Among the entries below, one stretch runs from the line that contains "Page size: 1500x1125." through the line that contains "List each element's". Repeat that stretch exactly, ends included, and only that.

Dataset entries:
= = = =
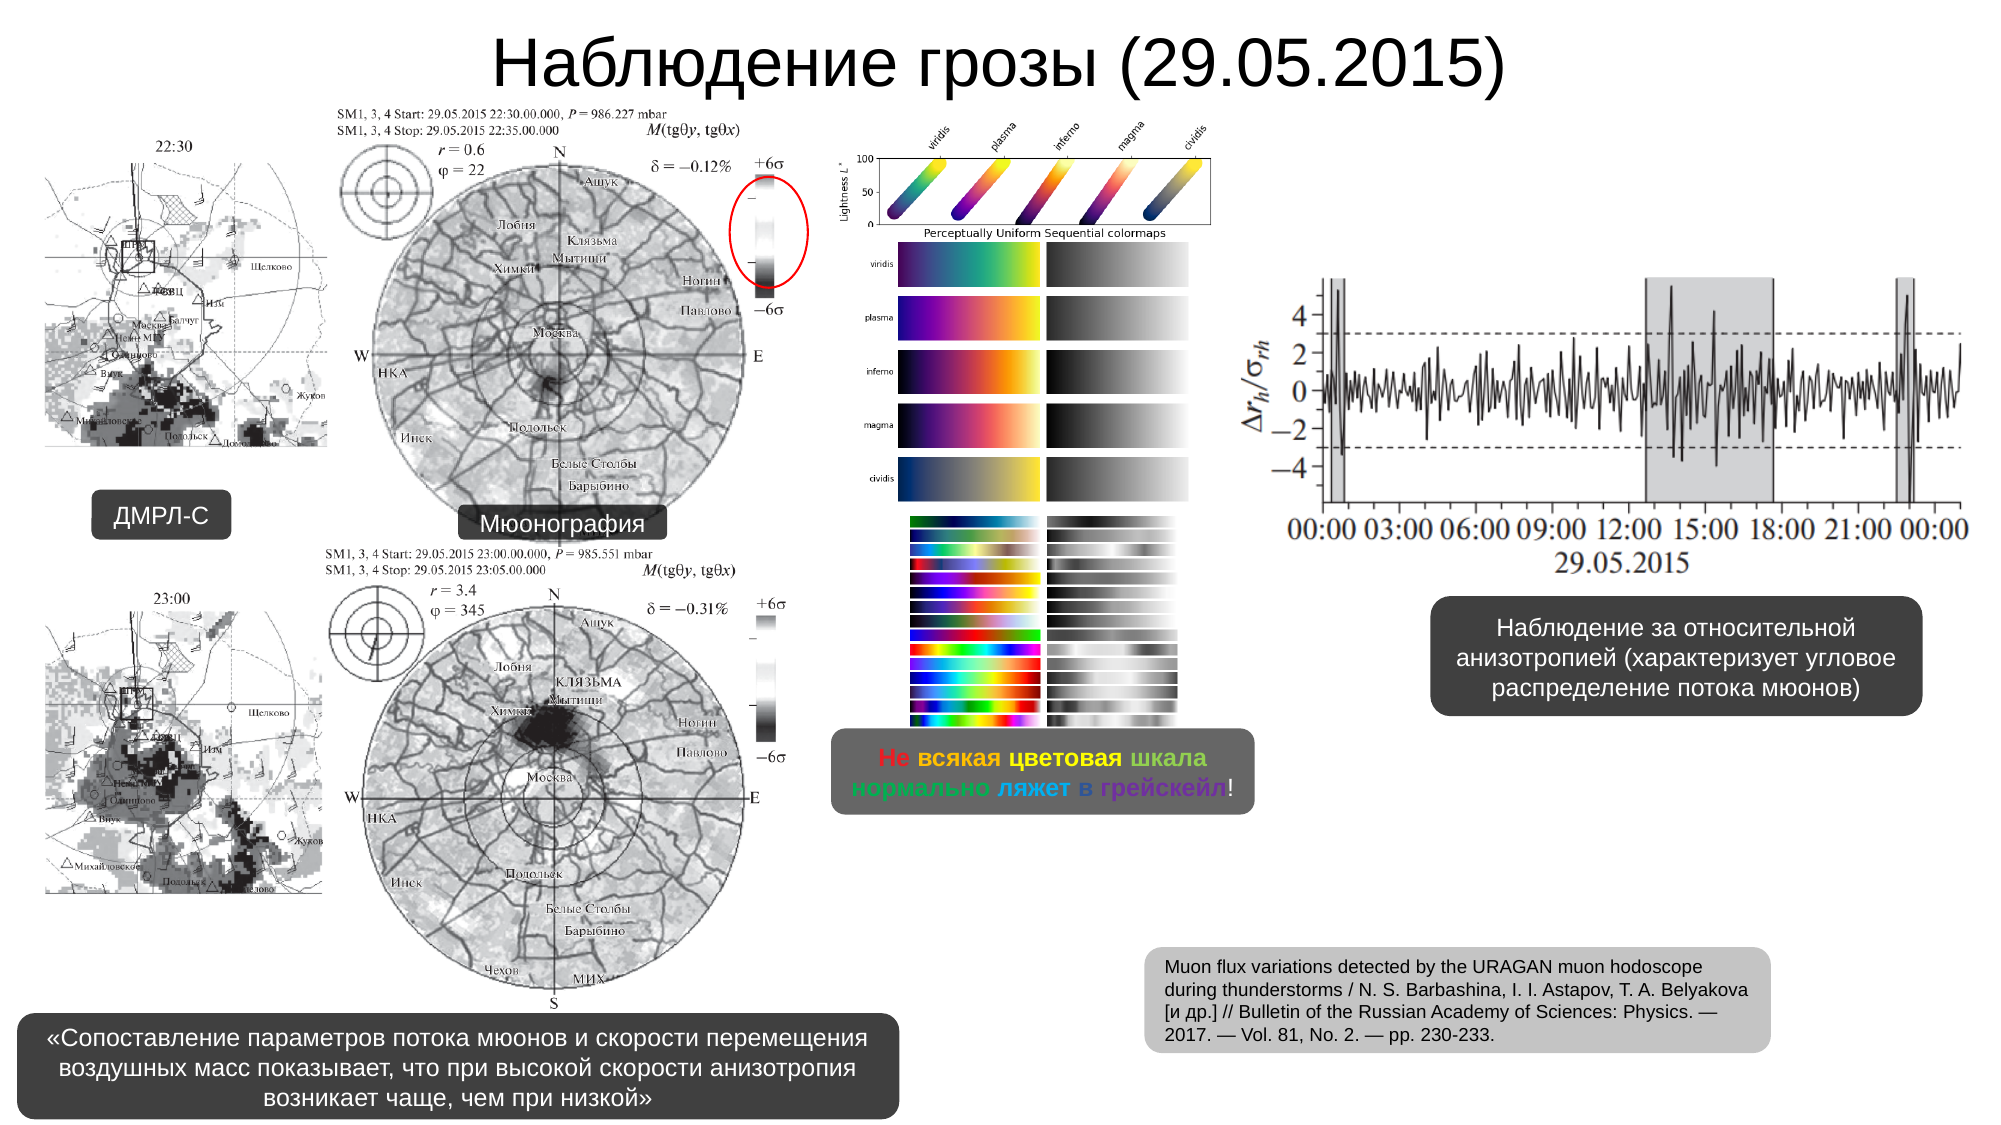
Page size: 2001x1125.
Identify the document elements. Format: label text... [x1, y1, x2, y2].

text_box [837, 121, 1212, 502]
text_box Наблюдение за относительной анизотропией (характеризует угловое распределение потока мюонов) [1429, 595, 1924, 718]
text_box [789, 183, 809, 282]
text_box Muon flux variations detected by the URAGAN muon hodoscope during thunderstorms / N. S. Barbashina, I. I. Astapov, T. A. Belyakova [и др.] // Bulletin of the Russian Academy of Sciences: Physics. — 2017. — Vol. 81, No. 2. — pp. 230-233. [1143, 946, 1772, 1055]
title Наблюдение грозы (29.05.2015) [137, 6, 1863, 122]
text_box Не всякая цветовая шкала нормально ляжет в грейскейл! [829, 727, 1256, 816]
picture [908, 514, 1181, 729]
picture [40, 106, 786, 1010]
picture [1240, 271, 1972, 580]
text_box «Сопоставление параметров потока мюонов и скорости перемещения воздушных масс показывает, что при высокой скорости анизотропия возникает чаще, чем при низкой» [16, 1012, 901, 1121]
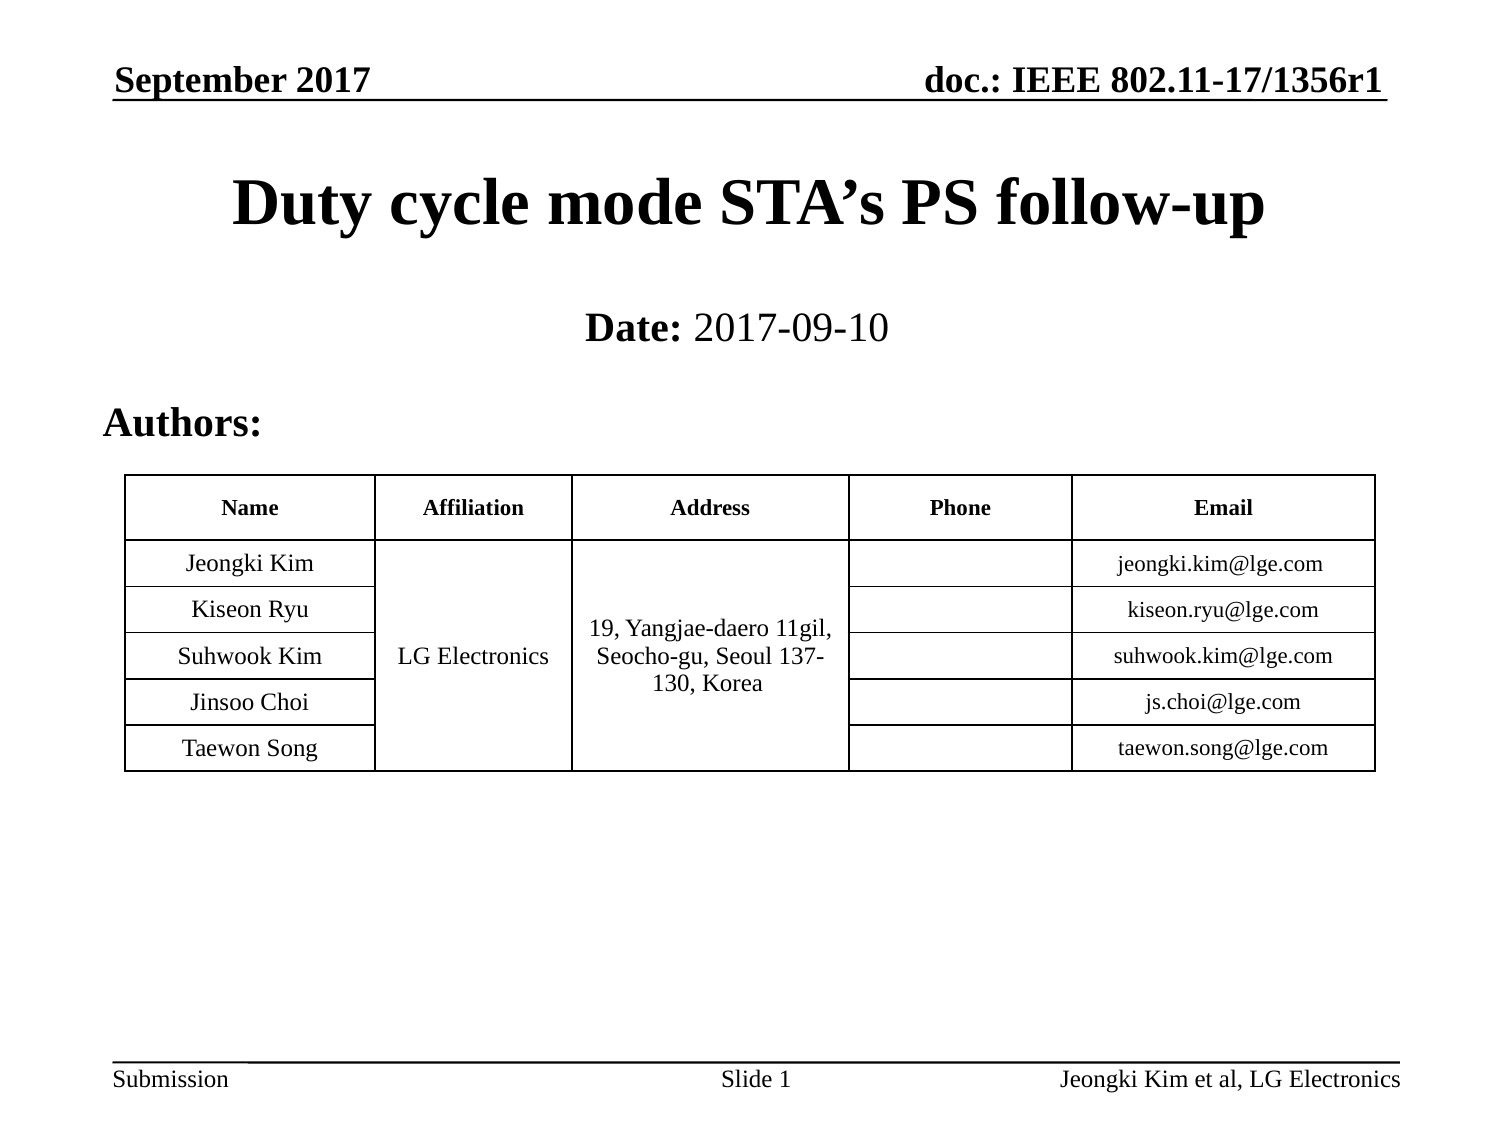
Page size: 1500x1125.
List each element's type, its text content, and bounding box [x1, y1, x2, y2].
= = = =
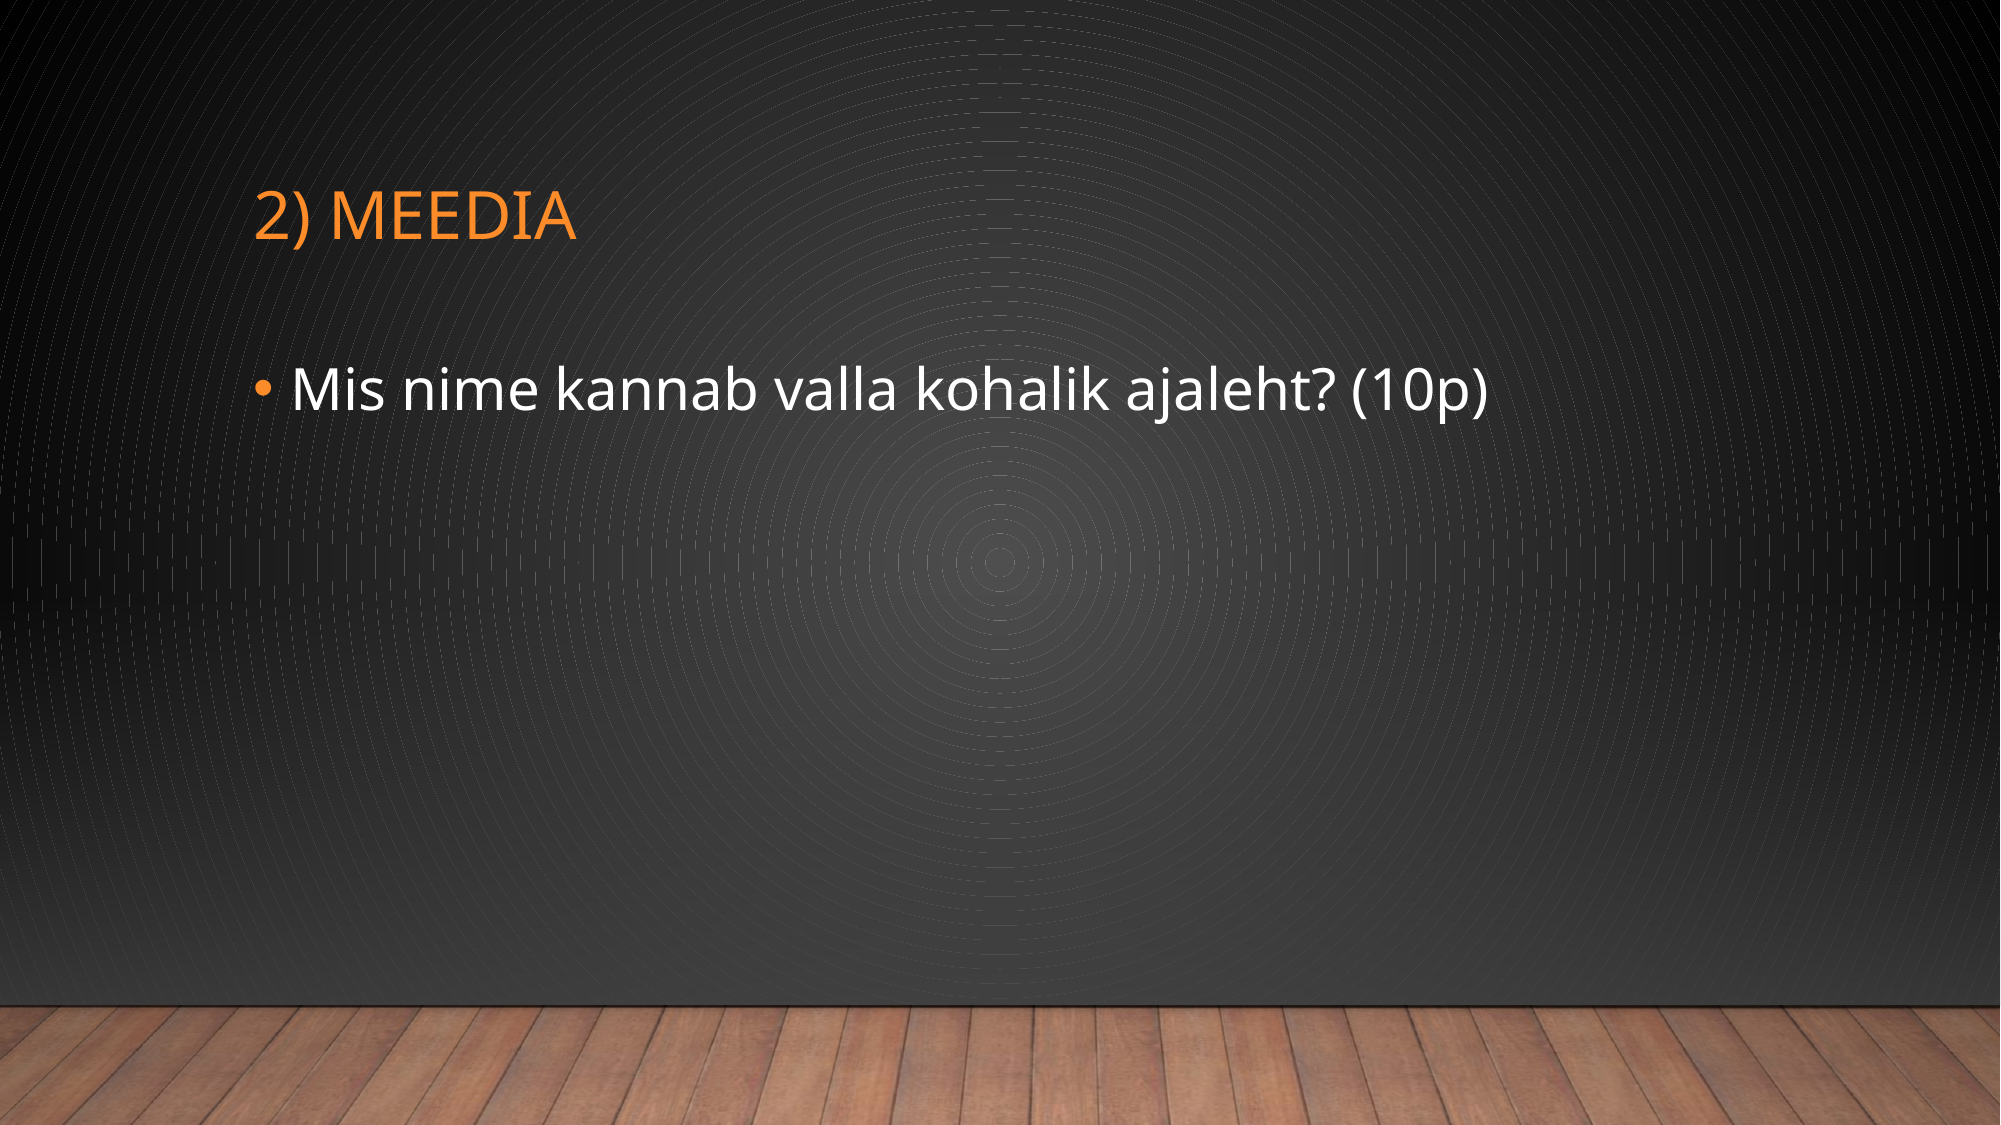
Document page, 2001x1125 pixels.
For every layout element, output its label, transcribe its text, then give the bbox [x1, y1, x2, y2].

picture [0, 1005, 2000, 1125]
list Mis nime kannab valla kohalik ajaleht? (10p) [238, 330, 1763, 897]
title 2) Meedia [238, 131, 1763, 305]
= = = =
• _EXERCISE ANSWER_
Page size: 1500x1125.
List each element's type, its text content, and bounding box [x1, y1, x2, y2].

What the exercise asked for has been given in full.